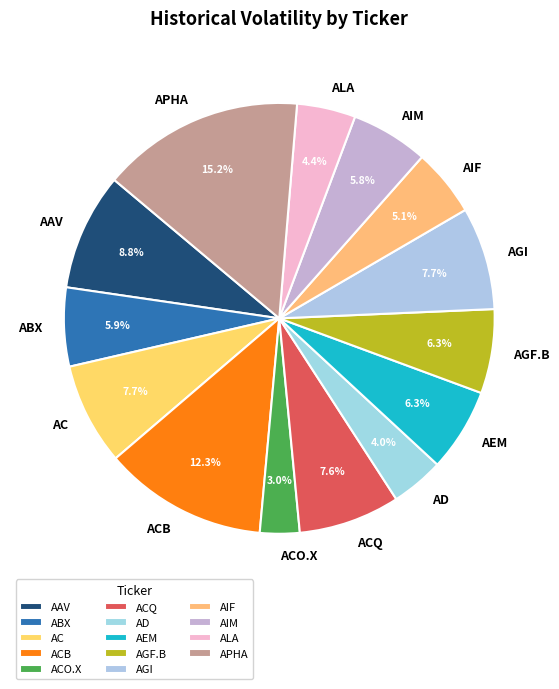

Is it true that AIF is 15% of the pie?

False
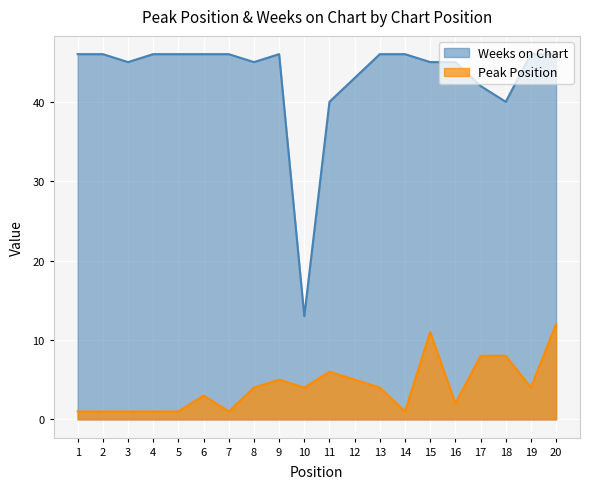

The Weeks on Chart series shows 46 at 20. True or false?

True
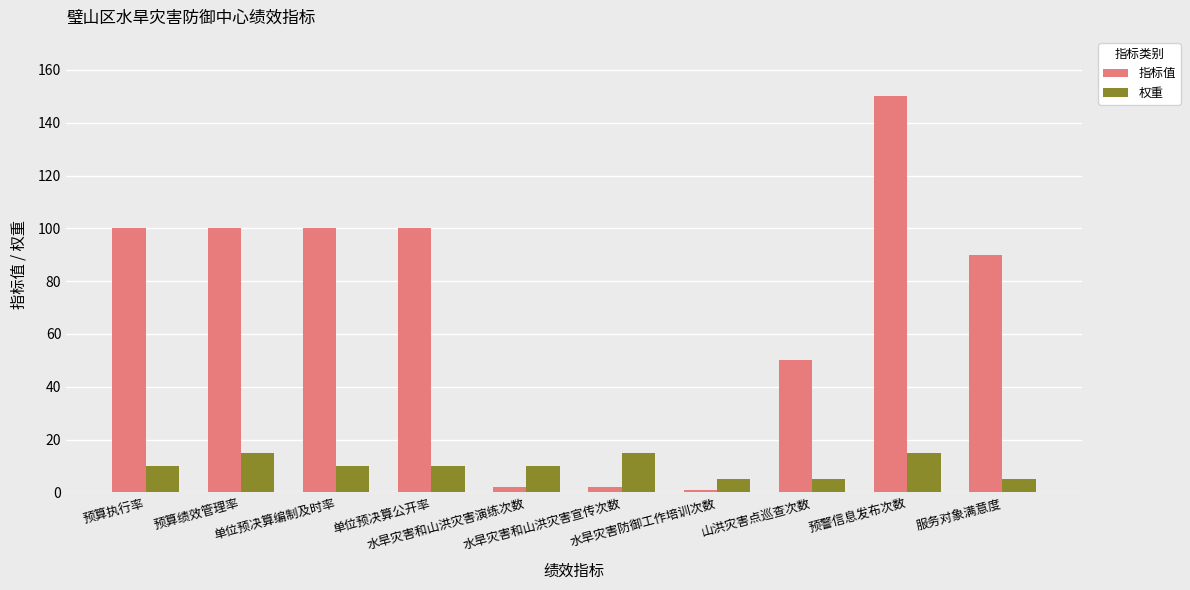

What is the average value of the 权重 series?

10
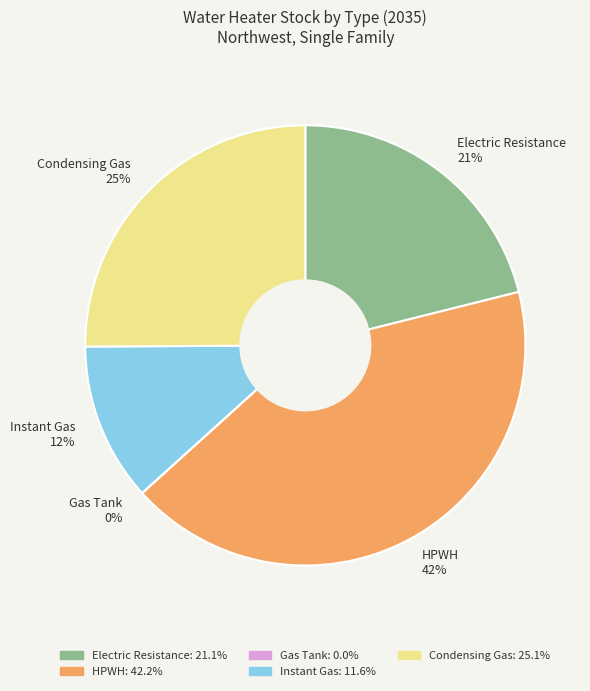

Which has a higher value, Electric Resistance 21% or Instant Gas 12%?

Electric Resistance 21%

* TASK STATEMENT:
Rewrite the text of these items as a JSON list of strings, one string per line and no strings for blank lines. Leave the pictures out of the answer.

* TASK SOLUTION:
[
  "Is it true that AIF is 15% of the pie?",
  "False",
  "The Weeks on Chart series shows 46 at 20. True or false?",
  "True",
  "What is the average value of the 权重 series?",
  "10",
  "Which has a higher value, Electric Resistance 21% or Instant Gas 12%?",
  "Electric Resistance 21%"
]